→ EXERCISE GOAL: Determine how many lines in the data contain the string "Internationals", and reply with only that number.

→ PROVIDED ENTRIES:
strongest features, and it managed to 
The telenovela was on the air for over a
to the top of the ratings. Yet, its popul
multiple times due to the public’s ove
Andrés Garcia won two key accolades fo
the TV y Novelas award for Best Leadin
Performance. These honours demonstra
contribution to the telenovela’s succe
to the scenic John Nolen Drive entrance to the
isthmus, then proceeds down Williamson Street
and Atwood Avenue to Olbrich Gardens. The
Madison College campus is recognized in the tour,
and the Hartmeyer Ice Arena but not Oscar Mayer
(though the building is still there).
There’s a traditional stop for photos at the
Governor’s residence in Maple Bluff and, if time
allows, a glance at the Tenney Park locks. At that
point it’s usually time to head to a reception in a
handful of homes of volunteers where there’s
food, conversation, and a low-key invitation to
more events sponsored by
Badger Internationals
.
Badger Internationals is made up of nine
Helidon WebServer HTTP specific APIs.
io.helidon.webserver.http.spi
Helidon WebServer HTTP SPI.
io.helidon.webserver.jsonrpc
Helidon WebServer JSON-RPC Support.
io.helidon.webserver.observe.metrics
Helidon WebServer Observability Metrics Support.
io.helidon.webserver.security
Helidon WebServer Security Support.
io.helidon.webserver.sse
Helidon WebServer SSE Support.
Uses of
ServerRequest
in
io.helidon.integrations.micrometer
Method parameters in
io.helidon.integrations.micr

→ OUTPUT OF THE EXERCISE: 2